## Work to complete
Every entry below should be printed exactly.

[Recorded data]

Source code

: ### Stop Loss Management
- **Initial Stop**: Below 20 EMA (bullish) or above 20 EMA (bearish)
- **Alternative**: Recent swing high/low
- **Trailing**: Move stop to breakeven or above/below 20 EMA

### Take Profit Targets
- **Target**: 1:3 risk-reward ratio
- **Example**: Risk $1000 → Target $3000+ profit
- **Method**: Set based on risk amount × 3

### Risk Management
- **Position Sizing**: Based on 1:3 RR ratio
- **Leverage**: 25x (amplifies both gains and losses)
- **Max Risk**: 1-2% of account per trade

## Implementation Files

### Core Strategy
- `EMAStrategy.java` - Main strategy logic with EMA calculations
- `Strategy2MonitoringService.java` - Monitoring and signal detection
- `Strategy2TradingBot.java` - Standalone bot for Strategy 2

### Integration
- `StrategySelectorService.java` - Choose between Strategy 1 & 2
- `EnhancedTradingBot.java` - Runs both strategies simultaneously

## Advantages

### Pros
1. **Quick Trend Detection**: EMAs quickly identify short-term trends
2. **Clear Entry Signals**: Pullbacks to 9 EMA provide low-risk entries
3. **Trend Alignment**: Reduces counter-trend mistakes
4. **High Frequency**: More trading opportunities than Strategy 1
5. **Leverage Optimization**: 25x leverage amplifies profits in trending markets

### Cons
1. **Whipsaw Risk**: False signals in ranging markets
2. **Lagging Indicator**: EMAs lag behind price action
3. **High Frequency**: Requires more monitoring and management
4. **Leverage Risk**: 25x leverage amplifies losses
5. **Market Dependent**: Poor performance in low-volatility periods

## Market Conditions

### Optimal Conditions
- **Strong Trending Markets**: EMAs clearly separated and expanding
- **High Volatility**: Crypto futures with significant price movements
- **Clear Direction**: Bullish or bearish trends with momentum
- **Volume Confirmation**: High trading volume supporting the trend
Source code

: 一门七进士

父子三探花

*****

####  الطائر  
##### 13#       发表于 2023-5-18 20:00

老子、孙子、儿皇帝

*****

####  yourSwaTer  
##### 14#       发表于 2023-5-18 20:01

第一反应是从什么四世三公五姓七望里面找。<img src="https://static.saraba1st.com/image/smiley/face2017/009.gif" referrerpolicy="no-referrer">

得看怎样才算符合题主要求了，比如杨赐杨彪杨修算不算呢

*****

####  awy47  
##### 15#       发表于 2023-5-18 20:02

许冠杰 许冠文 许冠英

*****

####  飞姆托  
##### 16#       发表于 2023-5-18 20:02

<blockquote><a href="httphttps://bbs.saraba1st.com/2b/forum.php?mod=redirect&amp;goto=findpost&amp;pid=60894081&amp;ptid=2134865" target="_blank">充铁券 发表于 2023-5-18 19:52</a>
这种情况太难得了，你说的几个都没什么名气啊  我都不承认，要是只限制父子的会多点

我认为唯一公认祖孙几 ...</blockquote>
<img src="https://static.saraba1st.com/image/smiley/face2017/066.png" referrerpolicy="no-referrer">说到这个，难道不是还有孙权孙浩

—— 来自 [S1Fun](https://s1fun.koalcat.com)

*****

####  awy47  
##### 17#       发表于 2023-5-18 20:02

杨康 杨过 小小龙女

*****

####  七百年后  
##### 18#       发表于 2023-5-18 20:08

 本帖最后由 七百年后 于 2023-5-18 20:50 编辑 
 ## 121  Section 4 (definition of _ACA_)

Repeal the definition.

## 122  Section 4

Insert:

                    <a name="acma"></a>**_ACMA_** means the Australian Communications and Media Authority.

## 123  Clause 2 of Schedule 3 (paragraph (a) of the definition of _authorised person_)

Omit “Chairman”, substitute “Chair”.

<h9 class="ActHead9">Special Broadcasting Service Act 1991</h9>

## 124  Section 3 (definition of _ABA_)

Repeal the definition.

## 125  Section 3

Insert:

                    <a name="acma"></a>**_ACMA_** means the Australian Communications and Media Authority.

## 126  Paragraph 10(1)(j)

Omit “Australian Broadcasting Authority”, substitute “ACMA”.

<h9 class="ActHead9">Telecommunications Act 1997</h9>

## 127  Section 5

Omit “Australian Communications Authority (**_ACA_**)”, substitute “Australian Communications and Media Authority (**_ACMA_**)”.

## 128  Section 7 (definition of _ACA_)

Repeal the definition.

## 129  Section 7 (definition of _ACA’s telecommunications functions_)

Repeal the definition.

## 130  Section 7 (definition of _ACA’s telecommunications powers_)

## Exercise response
Source code

: ### Stop Loss Management
- **Initial Stop**: Below 20 EMA (bullish) or above 20 EMA (bearish)
- **Alternative**: Recent swing high/low
- **Trailing**: Move stop to breakeven or above/below 20 EMA

### Take Profit Targets
- **Target**: 1:3 risk-reward ratio
- **Example**: Risk $1000 → Target $3000+ profit
- **Method**: Set based on risk amount × 3

### Risk Management
- **Position Sizing**: Based on 1:3 RR ratio
- **Leverage**: 25x (amplifies both gains and losses)
- **Max Risk**: 1-2% of account per trade

## Implementation Files

### Core Strategy
- `EMAStrategy.java` - Main strategy logic with EMA calculations
- `Strategy2MonitoringService.java` - Monitoring and signal detection
- `Strategy2TradingBot.java` - Standalone bot for Strategy 2

### Integration
- `StrategySelectorService.java` - Choose between Strategy 1 & 2
- `EnhancedTradingBot.java` - Runs both strategies simultaneously

## Advantages

### Pros
1. **Quick Trend Detection**: EMAs quickly identify short-term trends
2. **Clear Entry Signals**: Pullbacks to 9 EMA provide low-risk entries
3. **Trend Alignment**: Reduces counter-trend mistakes
4. **High Frequency**: More trading opportunities than Strategy 1
5. **Leverage Optimization**: 25x leverage amplifies profits in trending markets

### Cons
1. **Whipsaw Risk**: False signals in ranging markets
2. **Lagging Indicator**: EMAs lag behind price action
3. **High Frequency**: Requires more monitoring and management
4. **Leverage Risk**: 25x leverage amplifies losses
5. **Market Dependent**: Poor performance in low-volatility periods

## Market Conditions

### Optimal Conditions
- **Strong Trending Markets**: EMAs clearly separated and expanding
- **High Volatility**: Crypto futures with significant price movements
- **Clear Direction**: Bullish or bearish trends with momentum
- **Volume Confirmation**: High trading volume supporting the trend
Source code

: 一门七进士

父子三探花

*****

####  الطائر  
##### 13#       发表于 2023-5-18 20:00

老子、孙子、儿皇帝

*****

####  yourSwaTer  
##### 14#       发表于 2023-5-18 20:01

第一反应是从什么四世三公五姓七望里面找。<img src="https://static.saraba1st.com/image/smiley/face2017/009.gif" referrerpolicy="no-referrer">

得看怎样才算符合题主要求了，比如杨赐杨彪杨修算不算呢

*****

####  awy47  
##### 15#       发表于 2023-5-18 20:02

许冠杰 许冠文 许冠英

*****

####  飞姆托  
##### 16#       发表于 2023-5-18 20:02

<blockquote><a href="httphttps://bbs.saraba1st.com/2b/forum.php?mod=redirect&amp;goto=findpost&amp;pid=60894081&amp;ptid=2134865" target="_blank">充铁券 发表于 2023-5-18 19:52</a>
这种情况太难得了，你说的几个都没什么名气啊  我都不承认，要是只限制父子的会多点

我认为唯一公认祖孙几 ...</blockquote>
<img src="https://static.saraba1st.com/image/smiley/face2017/066.png" referrerpolicy="no-referrer">说到这个，难道不是还有孙权孙浩

—— 来自 [S1Fun](https://s1fun.koalcat.com)

*****

####  awy47  
##### 17#       发表于 2023-5-18 20:02

杨康 杨过 小小龙女

*****

####  七百年后  
##### 18#       发表于 2023-5-18 20:08

 本帖最后由 七百年后 于 2023-5-18 20:50 编辑 
 ## 121  Section 4 (definition of _ACA_)

Repeal the definition.

## 122  Section 4

Insert:

                    <a name="acma"></a>**_ACMA_** means the Australian Communications and Media Authority.

## 123  Clause 2 of Schedule 3 (paragraph (a) of the definition of _authorised person_)

Omit “Chairman”, substitute “Chair”.

<h9 class="ActHead9">Special Broadcasting Service Act 1991</h9>

## 124  Section 3 (definition of _ABA_)

Repeal the definition.

## 125  Section 3

Insert:

                    <a name="acma"></a>**_ACMA_** means the Australian Communications and Media Authority.

## 126  Paragraph 10(1)(j)

Omit “Australian Broadcasting Authority”, substitute “ACMA”.

<h9 class="ActHead9">Telecommunications Act 1997</h9>

## 127  Section 5

Omit “Australian Communications Authority (**_ACA_**)”, substitute “Australian Communications and Media Authority (**_ACMA_**)”.

## 128  Section 7 (definition of _ACA_)

Repeal the definition.

## 129  Section 7 (definition of _ACA’s telecommunications functions_)

Repeal the definition.

## 130  Section 7 (definition of _ACA’s telecommunications powers_)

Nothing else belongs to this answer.